Point de presse de M. Raymond Bachand, porte-parole de l'opposition officielle en matière de finances
Version finale
Monday, May 6, 2013, 13 h 15
Salle Bernard-Lalonde (1.131),
hôtel du Parlement
(Treize heures dix-huit minutes)
M. Bachand: Bonjour, par ce beau lundi à Québec, plaisir de vous voir.
Alors, aujourd'hui, nous interpellons le ministre des Finances du Québec parce que nous sommes inquiets. Le ministre des Finances vient de faire une mise à jour économique il y a cinq semaines, six semaines, et déjà, depuis ce temps, la première ministre l'a contredit trois fois, a mis en doute l'équilibre budgétaire, a mis en doute les revenus. Alors, déjà, dans cette mise à jour, il y avait une baisse de revenus importante entre le budget et la mise à jour. Y en a-t-il d'autres? Y a-t-il des informations qu'ils cachent, qu'ils savent? Mais le ministère des Finances, normalement, c'est sérieux. Donc, inquiétudes sur le cadre des finances publiques, inquiétudes sur le cadre des revenus de l'État.

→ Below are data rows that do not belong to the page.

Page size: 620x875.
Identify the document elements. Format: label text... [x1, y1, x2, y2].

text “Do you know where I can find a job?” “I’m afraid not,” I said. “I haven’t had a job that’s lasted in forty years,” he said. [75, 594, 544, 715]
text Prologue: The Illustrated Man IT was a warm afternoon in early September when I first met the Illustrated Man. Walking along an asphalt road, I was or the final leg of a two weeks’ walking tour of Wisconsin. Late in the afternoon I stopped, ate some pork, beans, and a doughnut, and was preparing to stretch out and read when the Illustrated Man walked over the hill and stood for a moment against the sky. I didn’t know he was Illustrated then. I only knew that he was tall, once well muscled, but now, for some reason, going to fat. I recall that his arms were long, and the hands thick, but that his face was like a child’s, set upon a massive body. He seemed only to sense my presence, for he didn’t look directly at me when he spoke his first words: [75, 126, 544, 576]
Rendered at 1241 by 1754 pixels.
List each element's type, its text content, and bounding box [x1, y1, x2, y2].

On sait qu'il y a une baisse d'investissements privés au Québec. Là, je vais vous épargner, là, les chicanes entre la CAQ et puis le PQ sur les statistiques d'investissement à Québec. On va prendre juste StatCan. Statistique Canada, dans son rapport annuel qu'il fait et qu'il a fait au mois de mars - très, très, très récemment - vous donne les investissements privés et publics au Québec, non résidentiels - restons dans tout l'investissement privé - et qui vont baisser de 2,9 % en 2013. On avait des années de hausse, 21 milliards, 23 milliards, 26 235 000 000 $, on baisse à 25 483 000 000 $. On baisse particulièrement dans la fabrication, dans le manufacturier, après, là aussi, trois années de hausses consécutives: 2010, 2011, 2012. 2012, si on veut faire un peu de politique, là, c'est quand même nous autres, là, quand on est dans des années de calendrier. Ça baisse en 2013. Les mines et le pétrole, ça baisse en 2013.
Ajoutez à ça que, dans les crédits, M. Bédard, il lui reste 400 millions à identifier pour l'année en cours, plus 100 millions qu'il n'a pas réussi avec les médecins... Alors, les revenus, en théorie, sont solides. En pratique, ils sont douteux, si on croit la première ministre. Puis, les dépenses, ça crée une double impasse.
Maintenant, ce 400 millions là, peut-être que, cet après-midi, il va respecter son engagement électoral puis il va nous annoncer qu'il va chercher 400 millions de plus dans les redevances minières. C'est possible. À ce moment-là, il n'aura pas parlé des deux côtés de la bouche, il aura respecté ses engagements électoraux et il équilibrera les finances publiques.
Baisse des investissements... Puis je vous rappellerai, vous savez, on a perdu 30 000 emplois au cours des deux derniers mois. Alors, voilà pourquoi il nous paraissait important d'interpeller le ministre des Finances cet après-midi.
Mme Prince (Véronique): Mais vous ne pensez pas que la conjoncture économique y est aussi pour quelque chose? Tu sais, vous avez parlé mines, pétrole en baisse, le cours des métaux est en baisse. Vous avez aussi... C'est sûr que la crise financière remonte à il y a quelques années, mais peut-être qu'on en subit encore les impacts au niveau manufacturier puis la fabrication. Vous ne pensez pas que le contexte y est pour quelque chose?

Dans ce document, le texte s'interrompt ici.